Data provided:
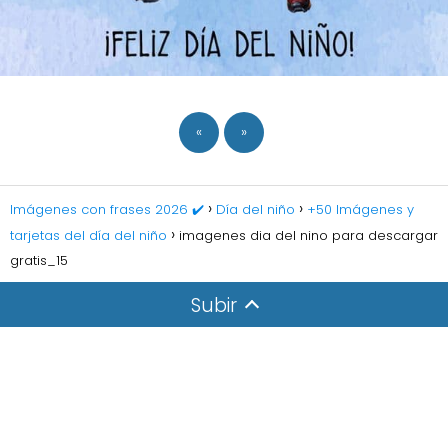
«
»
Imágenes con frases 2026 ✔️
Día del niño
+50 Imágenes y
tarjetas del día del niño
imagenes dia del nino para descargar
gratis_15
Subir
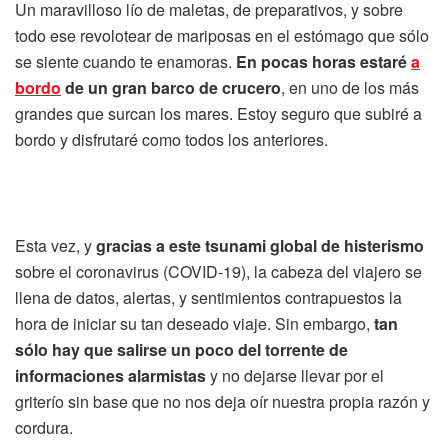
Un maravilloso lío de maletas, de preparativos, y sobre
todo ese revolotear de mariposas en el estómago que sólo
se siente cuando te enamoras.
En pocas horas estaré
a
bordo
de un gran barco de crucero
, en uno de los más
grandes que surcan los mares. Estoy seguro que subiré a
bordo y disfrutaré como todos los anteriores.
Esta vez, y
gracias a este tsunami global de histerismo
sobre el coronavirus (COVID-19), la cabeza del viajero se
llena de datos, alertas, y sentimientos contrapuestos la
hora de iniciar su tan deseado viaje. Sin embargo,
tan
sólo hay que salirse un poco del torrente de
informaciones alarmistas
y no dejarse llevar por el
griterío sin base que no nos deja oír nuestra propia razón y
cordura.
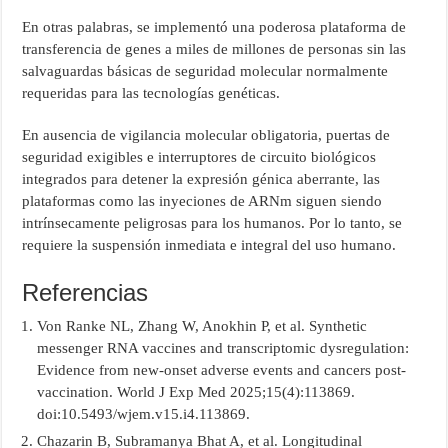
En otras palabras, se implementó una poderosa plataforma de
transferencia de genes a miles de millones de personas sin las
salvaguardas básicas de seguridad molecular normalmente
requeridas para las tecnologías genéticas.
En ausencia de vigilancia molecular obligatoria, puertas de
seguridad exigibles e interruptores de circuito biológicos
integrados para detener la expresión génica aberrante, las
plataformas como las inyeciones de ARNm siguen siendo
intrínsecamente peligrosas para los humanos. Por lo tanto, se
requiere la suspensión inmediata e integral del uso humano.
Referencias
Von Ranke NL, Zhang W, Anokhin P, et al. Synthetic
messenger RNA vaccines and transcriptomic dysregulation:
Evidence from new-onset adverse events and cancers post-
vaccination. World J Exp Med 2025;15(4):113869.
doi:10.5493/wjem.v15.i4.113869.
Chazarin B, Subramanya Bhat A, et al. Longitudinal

...

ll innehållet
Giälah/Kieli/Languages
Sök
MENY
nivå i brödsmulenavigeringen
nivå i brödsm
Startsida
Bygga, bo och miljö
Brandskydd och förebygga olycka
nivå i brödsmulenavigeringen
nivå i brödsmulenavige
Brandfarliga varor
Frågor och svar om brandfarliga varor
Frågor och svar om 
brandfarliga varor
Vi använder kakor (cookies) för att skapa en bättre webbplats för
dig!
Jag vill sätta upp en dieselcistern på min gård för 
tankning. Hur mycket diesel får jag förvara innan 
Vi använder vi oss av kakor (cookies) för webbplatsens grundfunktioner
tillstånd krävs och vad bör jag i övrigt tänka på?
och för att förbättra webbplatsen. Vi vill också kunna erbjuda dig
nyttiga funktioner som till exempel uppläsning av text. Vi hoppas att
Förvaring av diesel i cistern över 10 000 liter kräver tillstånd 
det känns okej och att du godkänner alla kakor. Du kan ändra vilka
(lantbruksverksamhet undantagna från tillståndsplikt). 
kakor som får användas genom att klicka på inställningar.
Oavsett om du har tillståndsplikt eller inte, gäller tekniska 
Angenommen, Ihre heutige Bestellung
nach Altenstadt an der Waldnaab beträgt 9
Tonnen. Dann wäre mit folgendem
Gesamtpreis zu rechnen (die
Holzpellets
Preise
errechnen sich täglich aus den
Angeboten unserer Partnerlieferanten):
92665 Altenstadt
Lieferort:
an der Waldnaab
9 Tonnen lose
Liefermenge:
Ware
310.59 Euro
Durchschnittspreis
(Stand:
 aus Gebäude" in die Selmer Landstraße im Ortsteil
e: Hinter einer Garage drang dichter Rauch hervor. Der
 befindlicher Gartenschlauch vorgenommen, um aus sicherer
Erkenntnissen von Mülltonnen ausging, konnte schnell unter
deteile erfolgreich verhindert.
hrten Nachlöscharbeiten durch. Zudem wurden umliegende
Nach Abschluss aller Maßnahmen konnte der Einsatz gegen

Problem to solve: Please report all lines in the entries where "molecular" appears.

Exercise answer:
salvaguardas básicas de seguridad molecular normalmente
En ausencia de vigilancia molecular obligatoria, puertas de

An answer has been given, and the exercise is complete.